What are your plans for the future regarding lifestyle?
We’d like to pay off our primary home mortgage and any college loans for the kids, and grow passive income to $10k per month by 2034.
(I’m not going to lie, I’d also like to remodel my 1960’s kitchen in the next 12-18 months, but that’s not really factored into our numbers yet).
We want to work towards a less hectic lifestyle, where we have much more time to enjoy each other’s company, can be available to help aging parents and we have our needs/wants paid for in a reliable way that doesn’t require me to be in perpetual “hustle-mode.”
Our plan to get there includes investigating real estate, as well as my husband starting his own business.
What are your retirement plans?
I’d like to retire by the time I’m 55 in 8 years and my husband would like to retire in 15 years when he is 52 and the kids’ college is taken care of.
Are there any issues in retirement that concern you?
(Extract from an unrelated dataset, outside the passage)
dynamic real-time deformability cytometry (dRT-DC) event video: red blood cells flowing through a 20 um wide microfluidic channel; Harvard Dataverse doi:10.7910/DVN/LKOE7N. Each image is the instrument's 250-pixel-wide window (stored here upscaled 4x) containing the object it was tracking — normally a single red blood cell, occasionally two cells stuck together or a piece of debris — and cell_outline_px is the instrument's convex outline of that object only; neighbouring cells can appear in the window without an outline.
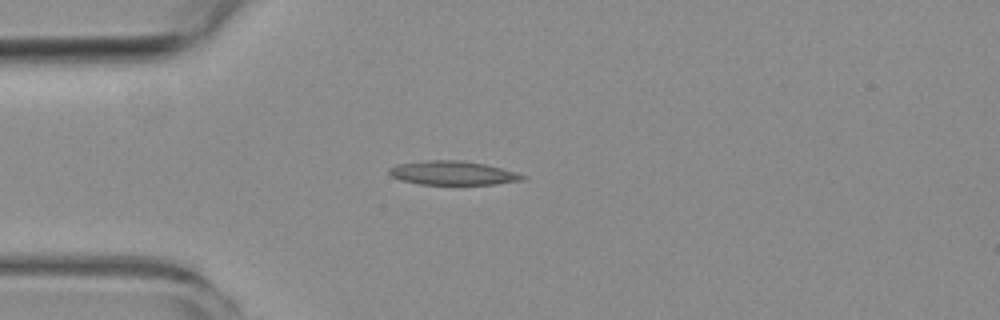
{"species": "common noctule bat (a hibernating species)", "species_latin": "Nyctalus noctula", "temperature_condition": "room temperature", "stored_images_in_passage": 6, "camera_frame_rate_fps": 3000, "um_per_image_px": 0.085, "animal": {"sex": "female", "body_mass_g": 19.3, "forearm_length_mm": 54.1}, "frame": {"image": 1, "passage_image": 3, "time_ms": 2.333, "image_size_px": [1000, 320], "cell_outline_px": [[528, 176], [524, 180], [496, 184], [420, 184], [400, 180], [392, 176], [388, 172], [388, 168], [396, 164], [428, 160], [460, 160], [484, 164], [516, 172]], "centroid_in_image_um": [38.48, 14.7], "position_along_channel_um": 46.5, "area_um2": 18.55}}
If so, how are you planning to address them?
I’m worried that we have too much of our wealth in paper assets and if a market downturn wipes us out, we may not have time to recover for me to retire in 8 years.
How did you learn about finances and at what age did it ‘click’?
My mother taught me early on to avoid credit card debt and explained the importance of spending less than you make, which was extremely valuable.
She also taught me that if I maxed out my 401k from the moment I got my first job that it would compound enough so that I would be able to retire on that money comfortably.
While starting early is indeed important, this didn’t account for all the starts and stops in my career and the exact times I should have been dumping money into the market buying low were the times when I didn’t have employment to do so. So, we now are playing catch up.
The fact that I would need to play catch up didn’t really click for me until 3-4 years ago when I started to realize I was one of the older people in meetings with my tech clients and that aging out of the tech industry might be a real thing (pass me the hair dye, please).
Who inspired you to excel in life? Who are your heroes?
My parents instilled in me the value of hard work, doing what you say you will do and treating others with respect.
Do you have any favorite money books you like/recommend? If so, can you share with us your top three and why you like them?
It gives an alternative view to the standard approach of making a big salary, saving as much of it as possible and investing in low cost index funds.
Do you give to charity? Why or why not? If you do, what percent of time/money do you give?
We give a little.
Do you plan to leave an inheritance for your heirs (how do you plan to distribute your wealth at your death)? What are your reasons behind this plan?
We don’t plan to leave an inheritance.
Our gift to our kids will be to pay for their undergraduate degrees. My parents did the same for me with the agreement that I would do the same for my children when the time came.
We also plan to keep ourselves physically and mentally fit as long as possible so that we do not become a burden to our children in our old age.
Do you have any questions for ESI Money readers?
Aside from spending less and losing the financial advisor, do any readers have any other input or advice for us?